**** Text under study ****
# 18” Tire, Wheel, Springs Upgrade with Ride Height Pics Before and After



## JeffM (Jan 27, 2014)

My 2006 GTO has 48,000 miles on it. Under moderate acceleration, I was having horrible traction due to squatting. My rear tires were wearing on the inside edge really bad. It looked like my contact patch under acceleration was about as wide as a bicycle tire. 

My rear ride height from the center of the hub to the lip of the fender was 13 ¼”. I installed Lovells 370mm springs with a 10mm spring pad and KYB shocks. This brought my height to 14 ½. I also had the rear fenders cut. 

I have to agree with the other members that advised to pay particular attention to the offset. I found a great deal on Voxx Ferraro rims (18x8” 40 offset fronts and 18x9 ½” 35 offset rears) and gambled with the rear offset. I have Nitto 245/40/18 on the front and bought 275/35/18 BFGoodrich g-Force Sport COMP-2 for the rear. I would like to have had a greater offset but, No tire rub and the traction is great! 

Here is a great link to help with wheel offset and tire size: Tire Tech Information :: Wheel Size / Tire Calculator and Custom Offsets - Wheel-size.com


----------



## silversport (Mar 23, 2007)

pics looks nice...how's it feel when you drive???

Bill


----------



## JeffM (Jan 27, 2014)
****
* [Actions to take]:
**1)** Reproduce word for word the part of the wheel upgrade thread that opens with the words containing "My 2006 GTO" and closes with "rear fenders cut.".
**2)** List every brand of car part named in the wheel upgrade thread.
The stored entries after this point are separate data, unrelated to the thread.
**** Given information ****
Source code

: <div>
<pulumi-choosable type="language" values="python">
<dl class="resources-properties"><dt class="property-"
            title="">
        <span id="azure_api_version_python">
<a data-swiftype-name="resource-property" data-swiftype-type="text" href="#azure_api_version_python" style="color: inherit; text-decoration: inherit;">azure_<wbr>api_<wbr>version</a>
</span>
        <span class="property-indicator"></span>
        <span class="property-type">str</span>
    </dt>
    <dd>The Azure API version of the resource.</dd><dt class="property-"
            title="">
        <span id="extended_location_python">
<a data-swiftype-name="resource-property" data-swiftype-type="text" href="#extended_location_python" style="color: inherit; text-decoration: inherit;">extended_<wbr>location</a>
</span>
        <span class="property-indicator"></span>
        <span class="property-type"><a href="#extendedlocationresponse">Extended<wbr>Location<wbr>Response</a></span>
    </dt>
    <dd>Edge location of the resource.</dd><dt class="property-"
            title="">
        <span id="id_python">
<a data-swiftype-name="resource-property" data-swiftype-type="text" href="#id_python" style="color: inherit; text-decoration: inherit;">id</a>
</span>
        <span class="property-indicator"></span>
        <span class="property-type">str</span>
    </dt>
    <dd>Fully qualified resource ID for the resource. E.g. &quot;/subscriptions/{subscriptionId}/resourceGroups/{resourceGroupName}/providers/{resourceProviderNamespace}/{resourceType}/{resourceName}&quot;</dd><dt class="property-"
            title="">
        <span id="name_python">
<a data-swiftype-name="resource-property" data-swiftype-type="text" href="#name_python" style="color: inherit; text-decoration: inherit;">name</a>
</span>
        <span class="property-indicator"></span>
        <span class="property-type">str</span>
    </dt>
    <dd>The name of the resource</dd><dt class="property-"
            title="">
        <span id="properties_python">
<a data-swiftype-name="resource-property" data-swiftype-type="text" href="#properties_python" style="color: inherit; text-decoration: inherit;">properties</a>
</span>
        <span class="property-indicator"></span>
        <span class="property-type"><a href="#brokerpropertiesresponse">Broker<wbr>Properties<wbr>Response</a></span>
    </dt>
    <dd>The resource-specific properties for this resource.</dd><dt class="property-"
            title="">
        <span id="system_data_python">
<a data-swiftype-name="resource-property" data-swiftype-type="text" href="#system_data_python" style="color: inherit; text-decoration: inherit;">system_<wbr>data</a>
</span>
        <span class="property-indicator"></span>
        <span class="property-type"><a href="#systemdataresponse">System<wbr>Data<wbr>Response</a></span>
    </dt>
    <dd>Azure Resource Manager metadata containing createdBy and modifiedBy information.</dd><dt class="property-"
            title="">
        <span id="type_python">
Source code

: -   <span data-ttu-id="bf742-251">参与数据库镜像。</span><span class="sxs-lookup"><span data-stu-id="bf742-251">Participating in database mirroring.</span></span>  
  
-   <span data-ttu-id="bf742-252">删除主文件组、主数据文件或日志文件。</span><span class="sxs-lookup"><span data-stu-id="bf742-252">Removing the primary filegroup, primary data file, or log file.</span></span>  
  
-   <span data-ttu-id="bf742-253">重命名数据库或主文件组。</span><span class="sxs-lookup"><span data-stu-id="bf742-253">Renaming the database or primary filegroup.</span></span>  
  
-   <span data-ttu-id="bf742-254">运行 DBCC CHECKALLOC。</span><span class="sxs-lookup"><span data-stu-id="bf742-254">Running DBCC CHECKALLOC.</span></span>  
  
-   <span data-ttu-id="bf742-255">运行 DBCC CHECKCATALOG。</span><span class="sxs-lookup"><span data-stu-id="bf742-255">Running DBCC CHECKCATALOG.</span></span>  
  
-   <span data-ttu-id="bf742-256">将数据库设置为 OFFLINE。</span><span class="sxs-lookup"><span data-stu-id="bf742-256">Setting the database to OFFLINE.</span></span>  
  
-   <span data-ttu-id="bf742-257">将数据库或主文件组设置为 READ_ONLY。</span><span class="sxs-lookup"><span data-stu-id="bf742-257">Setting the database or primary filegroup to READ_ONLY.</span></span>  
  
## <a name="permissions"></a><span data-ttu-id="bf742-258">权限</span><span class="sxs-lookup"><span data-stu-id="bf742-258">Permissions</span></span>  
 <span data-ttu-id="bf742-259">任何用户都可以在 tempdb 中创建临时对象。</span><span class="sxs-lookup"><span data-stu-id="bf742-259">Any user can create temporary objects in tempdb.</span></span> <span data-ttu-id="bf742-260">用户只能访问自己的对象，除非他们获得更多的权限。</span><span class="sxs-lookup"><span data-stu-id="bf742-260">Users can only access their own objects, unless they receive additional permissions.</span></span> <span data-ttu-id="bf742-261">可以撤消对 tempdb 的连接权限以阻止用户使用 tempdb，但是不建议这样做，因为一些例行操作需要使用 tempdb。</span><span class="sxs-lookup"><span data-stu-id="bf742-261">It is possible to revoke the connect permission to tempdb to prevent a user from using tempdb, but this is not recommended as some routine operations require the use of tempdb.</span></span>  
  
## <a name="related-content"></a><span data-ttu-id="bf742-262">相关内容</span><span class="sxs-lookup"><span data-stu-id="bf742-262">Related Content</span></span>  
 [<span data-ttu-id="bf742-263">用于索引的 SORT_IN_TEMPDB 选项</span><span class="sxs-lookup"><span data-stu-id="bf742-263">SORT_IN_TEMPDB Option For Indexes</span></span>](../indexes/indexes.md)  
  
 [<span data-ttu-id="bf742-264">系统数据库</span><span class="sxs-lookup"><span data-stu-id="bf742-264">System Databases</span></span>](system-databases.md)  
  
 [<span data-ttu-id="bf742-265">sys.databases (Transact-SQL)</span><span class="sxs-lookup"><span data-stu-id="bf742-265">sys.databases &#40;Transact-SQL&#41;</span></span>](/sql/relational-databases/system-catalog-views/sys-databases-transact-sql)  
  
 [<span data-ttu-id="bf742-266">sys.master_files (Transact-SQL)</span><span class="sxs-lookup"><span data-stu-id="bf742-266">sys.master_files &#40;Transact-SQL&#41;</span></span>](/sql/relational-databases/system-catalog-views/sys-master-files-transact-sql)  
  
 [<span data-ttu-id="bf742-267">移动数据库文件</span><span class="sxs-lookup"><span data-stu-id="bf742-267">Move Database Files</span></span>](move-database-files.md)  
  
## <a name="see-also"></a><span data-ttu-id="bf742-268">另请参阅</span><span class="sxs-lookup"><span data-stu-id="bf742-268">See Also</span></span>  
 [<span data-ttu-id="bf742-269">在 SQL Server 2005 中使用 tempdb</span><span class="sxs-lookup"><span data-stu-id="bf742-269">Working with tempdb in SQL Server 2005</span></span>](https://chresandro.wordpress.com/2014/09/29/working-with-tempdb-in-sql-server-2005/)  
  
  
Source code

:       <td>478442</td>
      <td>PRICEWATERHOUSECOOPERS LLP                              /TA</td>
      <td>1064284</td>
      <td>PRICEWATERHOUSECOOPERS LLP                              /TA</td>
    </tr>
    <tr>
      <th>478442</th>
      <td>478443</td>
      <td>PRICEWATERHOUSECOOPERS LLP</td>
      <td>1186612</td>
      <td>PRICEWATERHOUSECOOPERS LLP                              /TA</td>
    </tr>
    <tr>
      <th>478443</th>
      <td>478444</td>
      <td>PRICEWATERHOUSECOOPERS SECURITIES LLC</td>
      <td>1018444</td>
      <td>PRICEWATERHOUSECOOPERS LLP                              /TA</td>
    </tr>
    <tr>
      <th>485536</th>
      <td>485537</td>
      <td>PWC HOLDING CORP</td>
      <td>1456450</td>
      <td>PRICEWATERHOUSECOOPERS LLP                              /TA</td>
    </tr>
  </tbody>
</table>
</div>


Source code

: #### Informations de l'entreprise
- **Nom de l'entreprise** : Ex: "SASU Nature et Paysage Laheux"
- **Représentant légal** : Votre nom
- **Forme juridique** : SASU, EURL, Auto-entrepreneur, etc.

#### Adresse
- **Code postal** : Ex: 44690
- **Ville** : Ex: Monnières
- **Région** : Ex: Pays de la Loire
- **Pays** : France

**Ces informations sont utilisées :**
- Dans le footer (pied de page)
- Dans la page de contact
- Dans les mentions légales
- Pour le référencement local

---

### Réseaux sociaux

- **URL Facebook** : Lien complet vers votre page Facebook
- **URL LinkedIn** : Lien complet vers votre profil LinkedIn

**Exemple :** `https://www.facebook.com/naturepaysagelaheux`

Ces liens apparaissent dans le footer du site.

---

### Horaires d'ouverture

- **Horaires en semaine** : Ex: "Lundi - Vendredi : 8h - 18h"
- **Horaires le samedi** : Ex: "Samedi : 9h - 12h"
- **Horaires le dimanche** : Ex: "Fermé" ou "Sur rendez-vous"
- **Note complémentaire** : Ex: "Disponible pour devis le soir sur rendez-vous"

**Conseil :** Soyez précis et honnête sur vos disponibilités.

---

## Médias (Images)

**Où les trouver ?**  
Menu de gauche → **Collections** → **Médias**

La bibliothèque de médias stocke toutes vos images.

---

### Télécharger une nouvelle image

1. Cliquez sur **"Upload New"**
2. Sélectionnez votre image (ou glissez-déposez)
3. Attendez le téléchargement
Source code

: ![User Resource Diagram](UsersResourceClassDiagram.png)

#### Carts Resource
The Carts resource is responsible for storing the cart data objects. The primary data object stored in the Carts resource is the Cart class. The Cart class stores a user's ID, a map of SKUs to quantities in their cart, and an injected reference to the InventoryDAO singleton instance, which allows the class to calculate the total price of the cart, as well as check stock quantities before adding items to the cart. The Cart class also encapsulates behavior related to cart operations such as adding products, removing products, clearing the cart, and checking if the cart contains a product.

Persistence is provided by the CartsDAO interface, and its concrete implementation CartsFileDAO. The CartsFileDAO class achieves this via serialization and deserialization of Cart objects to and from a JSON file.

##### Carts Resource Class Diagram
****
* [Answers to the tasks]:
**1)**
My 2006 GTO has 48,000 miles on it. Under moderate acceleration, I was having horrible traction due to squatting. My rear tires were wearing on the inside edge really bad. It looked like my contact patch under acceleration was about as wide as a bicycle tire. 

My rear ride height from the center of the hub to the lip of the fender was 13 ¼”. I installed Lovells 370mm springs with a 10mm spring pad and KYB shocks. This brought my height to 14 ½. I also had the rear fenders cut.

**2)** Lovells, KYB, Voxx, Nitto, BFGoodrich